Clara sourit, un sourire vrai, sans la moindre trace de politesse mondaine. Elle se pencha et déposa un baiser léger, presque chaste, sur son front.
— On est le cauchemar qu’ils n’ont pas vu venir, Julien. On est une alliance née du chaos. Et crois-moi, le chaos est bien plus solide que le marbre du Palais de Justice.
Il attrapa sa main et entrelaca leurs doigts, serrant si fort que c’en était presque douloureux. Mais c’était une douleur délicieuse, une preuve de vie.
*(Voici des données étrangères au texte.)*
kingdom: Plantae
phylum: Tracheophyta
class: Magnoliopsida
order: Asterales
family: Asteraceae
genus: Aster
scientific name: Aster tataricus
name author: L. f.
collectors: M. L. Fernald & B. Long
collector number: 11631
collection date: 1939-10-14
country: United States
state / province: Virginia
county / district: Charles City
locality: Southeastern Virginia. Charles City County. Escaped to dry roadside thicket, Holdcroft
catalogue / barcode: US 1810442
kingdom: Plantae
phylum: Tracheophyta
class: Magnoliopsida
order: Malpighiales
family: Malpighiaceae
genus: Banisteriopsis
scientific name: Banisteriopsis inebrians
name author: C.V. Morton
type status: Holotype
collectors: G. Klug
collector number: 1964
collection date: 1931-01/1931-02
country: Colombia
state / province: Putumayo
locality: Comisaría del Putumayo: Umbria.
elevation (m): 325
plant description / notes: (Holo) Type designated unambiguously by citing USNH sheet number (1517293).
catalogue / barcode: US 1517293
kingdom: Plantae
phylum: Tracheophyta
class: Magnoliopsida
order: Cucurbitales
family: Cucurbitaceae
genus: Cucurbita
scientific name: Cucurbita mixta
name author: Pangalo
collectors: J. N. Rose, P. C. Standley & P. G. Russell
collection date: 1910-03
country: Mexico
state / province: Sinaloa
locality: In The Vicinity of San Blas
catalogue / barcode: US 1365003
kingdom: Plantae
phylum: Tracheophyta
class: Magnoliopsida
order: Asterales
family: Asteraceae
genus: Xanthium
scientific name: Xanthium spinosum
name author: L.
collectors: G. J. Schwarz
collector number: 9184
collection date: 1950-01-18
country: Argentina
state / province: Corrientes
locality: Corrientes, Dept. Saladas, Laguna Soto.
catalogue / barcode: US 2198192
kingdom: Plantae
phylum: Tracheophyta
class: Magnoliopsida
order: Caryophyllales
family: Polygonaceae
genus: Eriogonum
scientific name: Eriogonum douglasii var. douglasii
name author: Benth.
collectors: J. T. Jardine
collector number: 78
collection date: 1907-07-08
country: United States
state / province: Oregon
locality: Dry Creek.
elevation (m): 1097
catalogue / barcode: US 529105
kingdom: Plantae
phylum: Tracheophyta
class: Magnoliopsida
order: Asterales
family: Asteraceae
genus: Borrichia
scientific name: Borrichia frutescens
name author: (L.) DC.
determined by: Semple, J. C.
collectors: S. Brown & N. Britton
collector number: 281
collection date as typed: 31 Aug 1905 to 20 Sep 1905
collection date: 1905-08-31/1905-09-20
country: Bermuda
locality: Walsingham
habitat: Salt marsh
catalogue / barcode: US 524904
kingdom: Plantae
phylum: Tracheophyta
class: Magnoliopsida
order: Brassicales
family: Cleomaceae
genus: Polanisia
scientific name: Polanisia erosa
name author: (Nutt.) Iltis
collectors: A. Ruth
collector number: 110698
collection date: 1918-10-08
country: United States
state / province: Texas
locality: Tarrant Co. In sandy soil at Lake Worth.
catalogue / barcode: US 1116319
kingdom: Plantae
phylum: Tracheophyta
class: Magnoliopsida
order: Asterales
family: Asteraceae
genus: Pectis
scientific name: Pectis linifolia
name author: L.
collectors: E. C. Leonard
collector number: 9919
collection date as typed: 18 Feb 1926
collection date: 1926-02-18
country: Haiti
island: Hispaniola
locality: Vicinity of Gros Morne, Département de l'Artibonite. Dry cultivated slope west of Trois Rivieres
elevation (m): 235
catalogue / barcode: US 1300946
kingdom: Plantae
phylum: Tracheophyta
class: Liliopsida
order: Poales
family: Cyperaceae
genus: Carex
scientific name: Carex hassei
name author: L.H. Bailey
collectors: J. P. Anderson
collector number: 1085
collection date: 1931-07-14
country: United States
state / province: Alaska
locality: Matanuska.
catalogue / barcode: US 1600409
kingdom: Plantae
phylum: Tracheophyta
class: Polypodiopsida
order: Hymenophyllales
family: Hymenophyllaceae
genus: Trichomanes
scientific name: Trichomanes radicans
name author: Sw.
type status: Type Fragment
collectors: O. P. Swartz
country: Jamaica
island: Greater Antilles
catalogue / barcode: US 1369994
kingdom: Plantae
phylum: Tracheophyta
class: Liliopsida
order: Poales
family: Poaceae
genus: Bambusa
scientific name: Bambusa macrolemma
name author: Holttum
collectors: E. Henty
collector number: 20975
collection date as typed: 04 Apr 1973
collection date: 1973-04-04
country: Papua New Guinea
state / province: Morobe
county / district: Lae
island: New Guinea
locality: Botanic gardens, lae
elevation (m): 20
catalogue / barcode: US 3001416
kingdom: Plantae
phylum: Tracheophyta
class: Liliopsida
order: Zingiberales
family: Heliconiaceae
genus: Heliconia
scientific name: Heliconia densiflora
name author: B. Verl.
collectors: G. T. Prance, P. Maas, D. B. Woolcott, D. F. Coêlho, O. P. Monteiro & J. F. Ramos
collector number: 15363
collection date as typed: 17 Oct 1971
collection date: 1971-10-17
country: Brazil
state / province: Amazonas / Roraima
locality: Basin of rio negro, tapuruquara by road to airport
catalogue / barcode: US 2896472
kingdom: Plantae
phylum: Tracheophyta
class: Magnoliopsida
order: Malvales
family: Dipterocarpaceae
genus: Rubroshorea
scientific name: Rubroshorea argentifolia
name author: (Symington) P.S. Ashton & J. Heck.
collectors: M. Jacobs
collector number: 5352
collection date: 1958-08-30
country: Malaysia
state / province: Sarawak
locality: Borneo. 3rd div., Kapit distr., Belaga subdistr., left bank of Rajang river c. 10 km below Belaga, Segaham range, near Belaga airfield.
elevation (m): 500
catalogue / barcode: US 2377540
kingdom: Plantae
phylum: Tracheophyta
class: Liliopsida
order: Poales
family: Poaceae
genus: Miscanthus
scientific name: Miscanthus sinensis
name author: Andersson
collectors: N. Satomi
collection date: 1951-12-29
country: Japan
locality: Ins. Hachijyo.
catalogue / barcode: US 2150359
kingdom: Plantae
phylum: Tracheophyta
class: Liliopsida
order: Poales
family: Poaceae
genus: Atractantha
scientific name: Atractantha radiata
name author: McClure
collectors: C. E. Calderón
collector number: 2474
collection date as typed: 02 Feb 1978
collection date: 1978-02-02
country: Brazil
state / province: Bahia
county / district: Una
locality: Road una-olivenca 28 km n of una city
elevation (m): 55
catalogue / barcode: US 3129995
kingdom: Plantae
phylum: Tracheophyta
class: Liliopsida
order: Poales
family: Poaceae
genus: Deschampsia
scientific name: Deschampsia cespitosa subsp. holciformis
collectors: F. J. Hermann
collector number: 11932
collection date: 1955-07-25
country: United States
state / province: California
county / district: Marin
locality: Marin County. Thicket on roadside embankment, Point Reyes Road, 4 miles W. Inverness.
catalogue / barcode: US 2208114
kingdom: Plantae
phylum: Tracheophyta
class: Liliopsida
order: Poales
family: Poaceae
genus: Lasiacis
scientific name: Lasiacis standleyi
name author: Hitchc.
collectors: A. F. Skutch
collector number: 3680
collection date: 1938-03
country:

— À notre nouvelle vie, alors, dit-il.
— À nos ruines, corrigea-t-elle.
Dehors, la pluie s'était arrêtée. À travers la fenêtre sans rideaux, l’aube commençait à teinter le ciel d’un gris perle, froid mais pur. Le monde des apparences s’était écroulé, laissant place à une vérité nue et brutale. Ils étaient seuls, ils étaient pauvres, ils étaient détestés. Mais pour la première fois, alors que Julien l’attirait contre lui pour une nouvelle étreinte, Clara se sentit invincible.
L’alliance était scellée. Non pas par un contrat ou un serment devant Dieu, mais par le verdict de leurs propres désirs, enfin rendus libres. Le soleil d'hiver se levait sur Paris, et sur les décombres de leur haine, ils commençaient déjà à bâtir quelque chose que personne ne pourrait jamais leur reprendre : la vérité d'être soi, ensemble.